The labs’ individual approach to Cut grading can be traced back to their origins. Because GIA was founded by people working within the industry, they weren’t really interested in light performance as achieving the highest grading might involve sacrificing carat, which wasn’t in their interest. After all, no retailer would want to sacrifice the weight of a diamond to improve its cut as this would require more skill, time, and precision, making the process more expensive.
Although GIA have started offering a Cut grading, this is still extremely limited in comparison to AGS and so, for this reason, we’d only recommend using AGS for this aspect of the process. GIA should only be used if it comes complete with light performance images as their cut grading system is way to broad to get a comprehensive understanding of a diamond’s cut without it. Learn more about Diamond Cut here.
When it comes to assessing the Carat of the diamonds, both AGS and GIA follow a similar process. However, it’s important to note that whilst GIA only measures to 2 decimal points, AGS measures to three, making it slightly more precise.

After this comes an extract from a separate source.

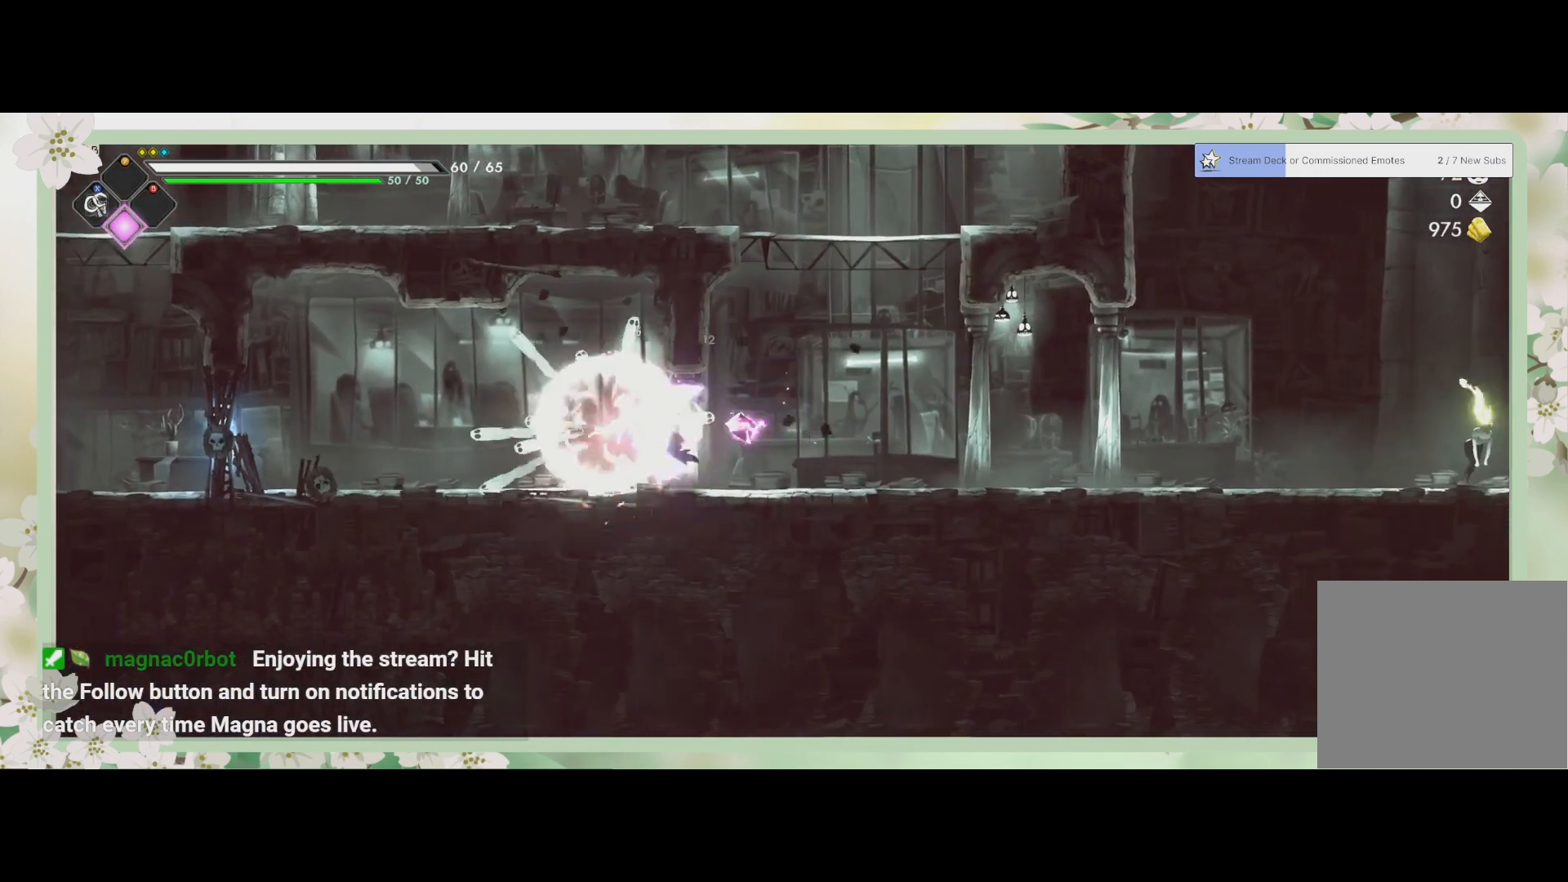
{"buttons": [], "left_stick": "left", "events": [[67, "SQUARE", "up"], [100, "SQUARE", "down"], [167, "SQUARE", "up"], [433, "left_stick", "left"]]}
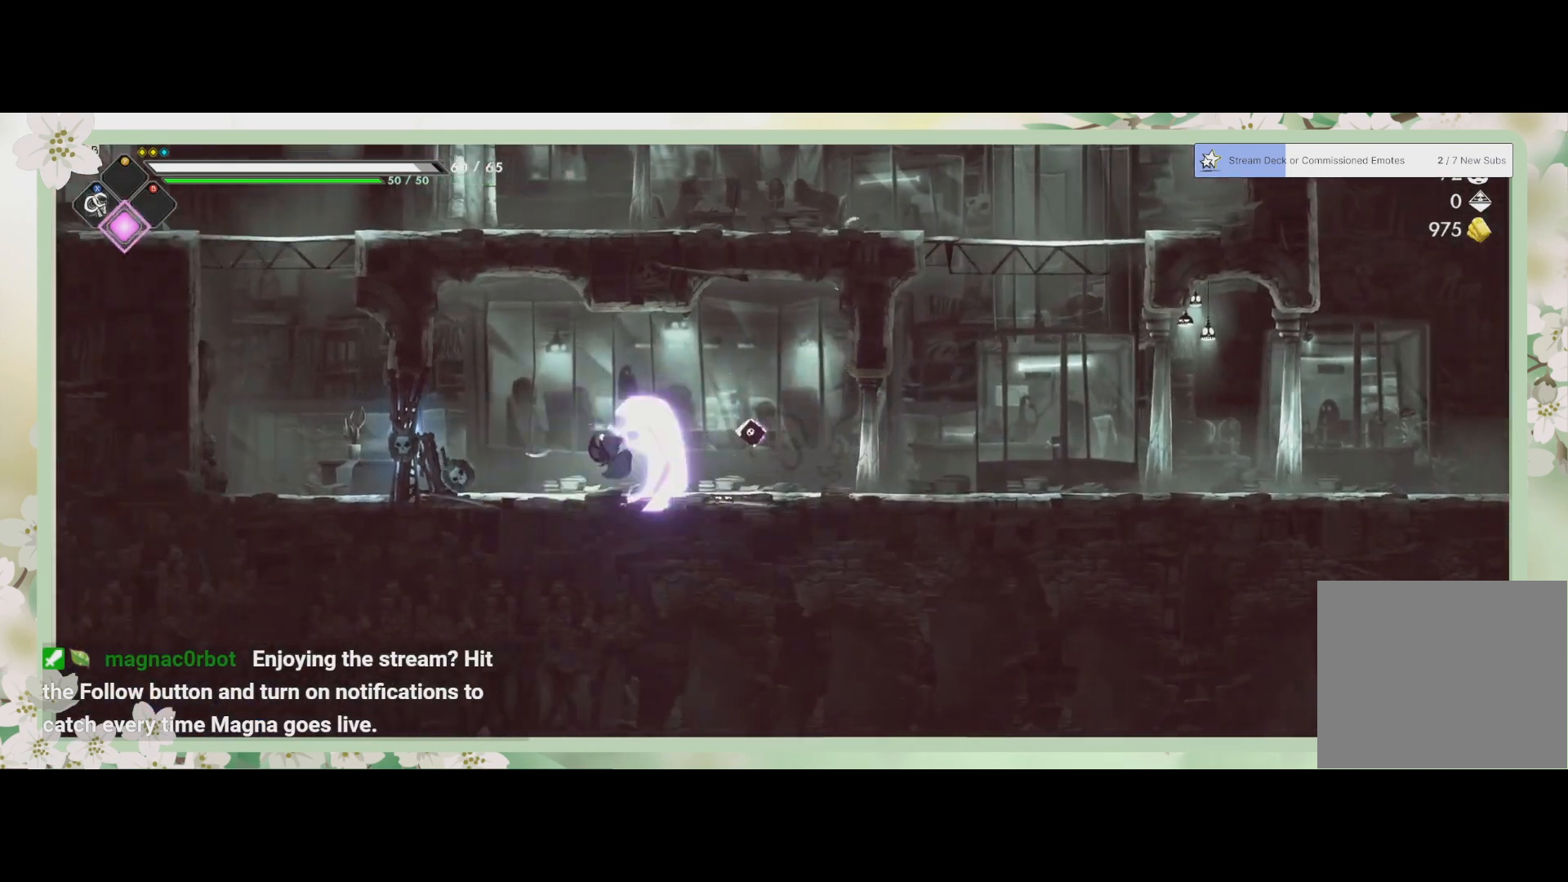
{"buttons": [], "left_stick": "right", "events": [[67, "R2", "down"], [333, "R2", "up"], [467, "left_stick", "right"]]}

There can be little doubt that both the AGS and the GIA are held in high regard when it comes to the grading certification of diamonds.
Rather than competing against each other to be the most respected or trustworthy source of certification, GIA and AGS should be viewed as sister organizations who, between them, provide a full and comprehensive certification process.

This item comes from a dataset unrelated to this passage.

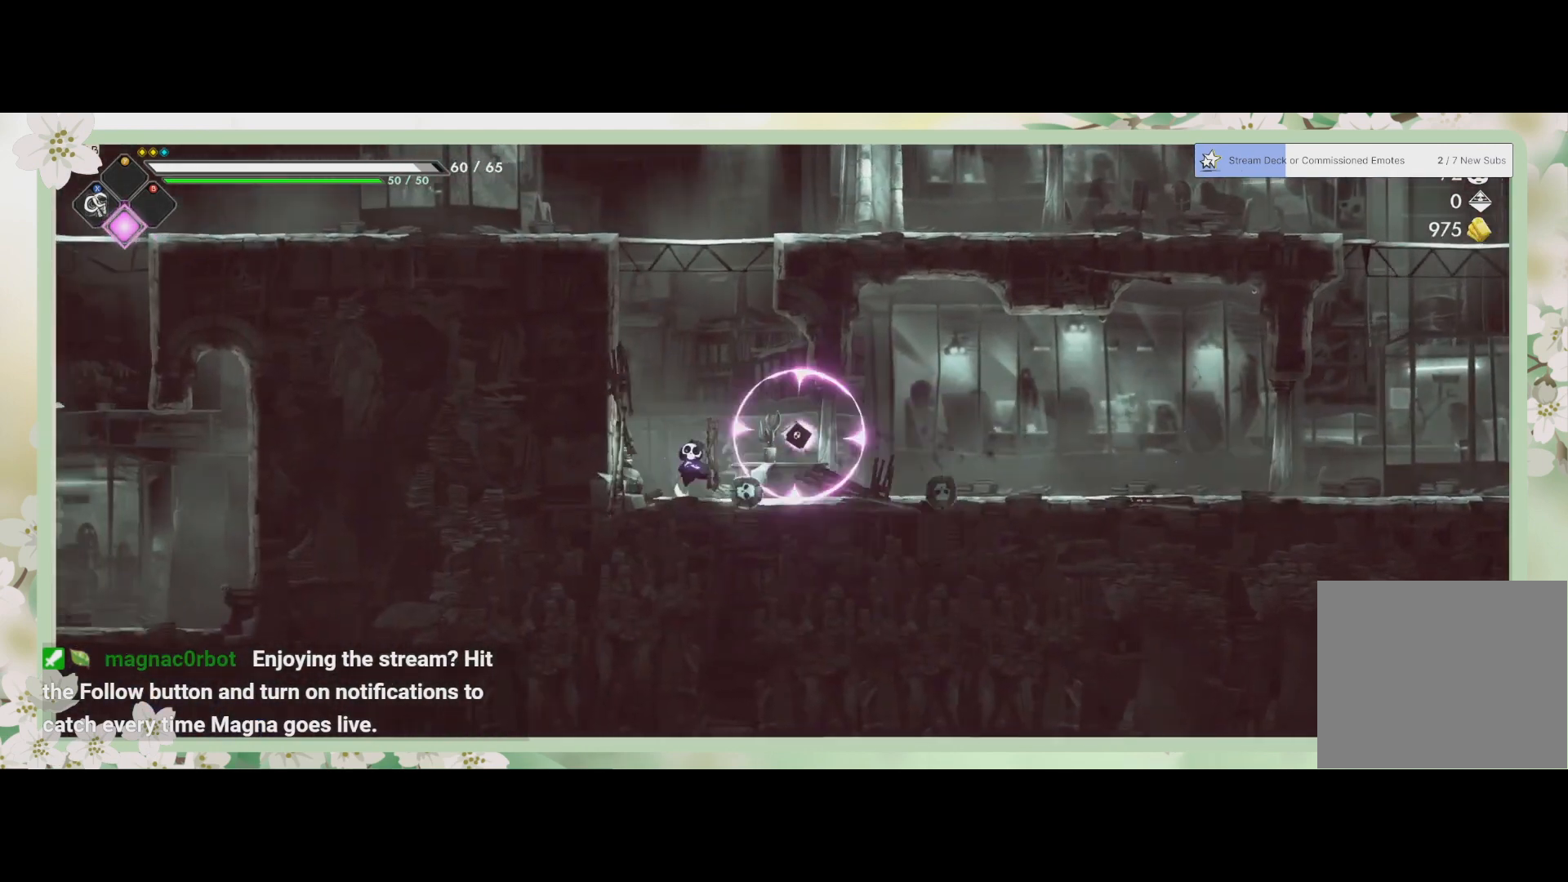
{"buttons": [], "left_stick": "right", "events": [[200, "R2", "down"], [400, "R2", "up"]]}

Whilst the two labs use different grading scales, which can seem confusing to inexperienced diamond buyers, measures are taken to try and ensure that the respective gradings are consistent. For example, both labs use master color sets for grading diamond color. The master sets used by AGS are graded by GIA and assembled according to the strict standards GIA has established for their use. In addition to this, AGS employees are actually usually GIA trained to ensure consistency across the board.
Although AGS is small in size in comparison to GIA, it is just as important, having established a name for itself as a pioneer in the critical area of diamond cut analysis, filling the gap left by the GIA. With this in mind, an AGS report provides more in-depth information relating to the cut quality and light performance of the diamond. As Cut is the most important of the 4Cs, it is perhaps not surprising that the lab’s attention to detail when it comes to this aspect of the certification process has fuelled the demand for services offered by AGS labs.
Taking all this into account, I would be happy to trust a diamond grading by either GIA or AGS, and would be confident in advising you to do the same. However, if you’re looking for more detailed information in terms of the cut of the diamond, AGS is likely to provide a more comprehensive and satisfactory certification service. In fact, we would only ever recommend using a GIA cut grading if light performance images were also supplied as the lab’s cut grading is way too broad without them.